Description of the task = Using the data beneath this instruction, retype only the lines from the one that contains "Page size: 1500x844." down to the one that contains "Rendered at 1500 by 1125 pixels.", both included, exactly as they appear.

Document layout analysis data =
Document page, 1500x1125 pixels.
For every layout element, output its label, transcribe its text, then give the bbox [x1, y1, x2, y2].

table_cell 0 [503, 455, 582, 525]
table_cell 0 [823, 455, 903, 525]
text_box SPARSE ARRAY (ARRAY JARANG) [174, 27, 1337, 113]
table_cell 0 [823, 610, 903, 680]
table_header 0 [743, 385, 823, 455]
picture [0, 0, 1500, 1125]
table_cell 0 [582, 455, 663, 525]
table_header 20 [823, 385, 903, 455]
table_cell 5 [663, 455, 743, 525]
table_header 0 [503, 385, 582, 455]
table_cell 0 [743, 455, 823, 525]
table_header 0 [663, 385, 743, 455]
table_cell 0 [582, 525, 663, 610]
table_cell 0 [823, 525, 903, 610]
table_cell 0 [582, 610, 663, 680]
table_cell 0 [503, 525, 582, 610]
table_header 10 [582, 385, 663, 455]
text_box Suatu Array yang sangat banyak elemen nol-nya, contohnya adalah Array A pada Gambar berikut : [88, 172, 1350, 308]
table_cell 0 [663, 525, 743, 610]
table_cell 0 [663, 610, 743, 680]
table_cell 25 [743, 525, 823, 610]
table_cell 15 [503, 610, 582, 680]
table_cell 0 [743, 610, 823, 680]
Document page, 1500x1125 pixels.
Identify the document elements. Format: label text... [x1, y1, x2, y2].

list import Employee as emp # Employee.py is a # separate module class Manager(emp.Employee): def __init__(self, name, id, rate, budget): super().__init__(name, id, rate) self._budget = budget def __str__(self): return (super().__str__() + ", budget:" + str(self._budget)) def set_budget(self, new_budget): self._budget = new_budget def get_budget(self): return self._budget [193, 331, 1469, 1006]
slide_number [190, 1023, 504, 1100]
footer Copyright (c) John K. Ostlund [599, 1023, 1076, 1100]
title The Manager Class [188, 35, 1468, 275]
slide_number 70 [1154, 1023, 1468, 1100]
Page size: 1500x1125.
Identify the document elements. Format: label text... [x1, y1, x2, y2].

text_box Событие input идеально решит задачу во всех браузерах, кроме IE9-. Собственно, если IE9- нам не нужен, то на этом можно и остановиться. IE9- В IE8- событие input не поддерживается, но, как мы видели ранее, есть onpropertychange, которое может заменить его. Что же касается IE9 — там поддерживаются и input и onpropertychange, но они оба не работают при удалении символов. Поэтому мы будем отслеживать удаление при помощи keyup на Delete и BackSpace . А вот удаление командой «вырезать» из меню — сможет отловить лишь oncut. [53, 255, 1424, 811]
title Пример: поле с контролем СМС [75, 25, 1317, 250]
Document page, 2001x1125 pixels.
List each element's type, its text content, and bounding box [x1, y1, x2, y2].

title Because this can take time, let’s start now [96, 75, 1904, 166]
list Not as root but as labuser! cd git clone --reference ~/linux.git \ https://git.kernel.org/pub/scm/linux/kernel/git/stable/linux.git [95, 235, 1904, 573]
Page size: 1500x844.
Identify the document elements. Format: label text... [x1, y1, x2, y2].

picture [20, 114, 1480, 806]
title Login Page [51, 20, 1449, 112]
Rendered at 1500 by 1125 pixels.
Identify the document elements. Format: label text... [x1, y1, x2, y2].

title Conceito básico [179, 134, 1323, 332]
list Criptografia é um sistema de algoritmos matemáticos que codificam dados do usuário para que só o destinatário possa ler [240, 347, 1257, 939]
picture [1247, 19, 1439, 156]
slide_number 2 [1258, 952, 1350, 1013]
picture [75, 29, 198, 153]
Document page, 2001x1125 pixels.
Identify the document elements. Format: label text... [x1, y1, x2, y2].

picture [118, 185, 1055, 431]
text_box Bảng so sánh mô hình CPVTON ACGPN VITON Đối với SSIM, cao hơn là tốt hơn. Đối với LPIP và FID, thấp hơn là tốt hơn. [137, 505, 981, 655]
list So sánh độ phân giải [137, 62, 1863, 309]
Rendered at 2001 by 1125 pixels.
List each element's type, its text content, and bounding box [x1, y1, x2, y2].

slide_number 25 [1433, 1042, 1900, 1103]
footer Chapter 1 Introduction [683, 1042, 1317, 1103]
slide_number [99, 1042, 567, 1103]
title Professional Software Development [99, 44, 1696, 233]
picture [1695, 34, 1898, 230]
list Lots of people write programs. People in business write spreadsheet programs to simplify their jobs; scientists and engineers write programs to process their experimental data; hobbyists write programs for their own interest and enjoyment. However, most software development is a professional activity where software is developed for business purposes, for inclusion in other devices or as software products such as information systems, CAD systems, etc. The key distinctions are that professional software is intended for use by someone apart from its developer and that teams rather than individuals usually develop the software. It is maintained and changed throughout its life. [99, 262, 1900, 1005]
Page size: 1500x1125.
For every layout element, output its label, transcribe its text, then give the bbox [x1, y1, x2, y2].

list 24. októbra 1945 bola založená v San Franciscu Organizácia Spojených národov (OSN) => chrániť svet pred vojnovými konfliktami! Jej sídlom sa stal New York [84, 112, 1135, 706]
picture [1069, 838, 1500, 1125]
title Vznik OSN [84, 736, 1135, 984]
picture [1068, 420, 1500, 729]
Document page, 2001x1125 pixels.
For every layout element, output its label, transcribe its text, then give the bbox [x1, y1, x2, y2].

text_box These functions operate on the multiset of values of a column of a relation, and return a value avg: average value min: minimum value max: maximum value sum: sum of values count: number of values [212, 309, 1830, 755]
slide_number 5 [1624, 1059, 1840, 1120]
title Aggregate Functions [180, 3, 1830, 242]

Task answer =
Page size: 1500x844.
Identify the document elements. Format: label text... [x1, y1, x2, y2].

picture [20, 114, 1480, 806]
title Login Page [51, 20, 1449, 112]
Rendered at 1500 by 1125 pixels.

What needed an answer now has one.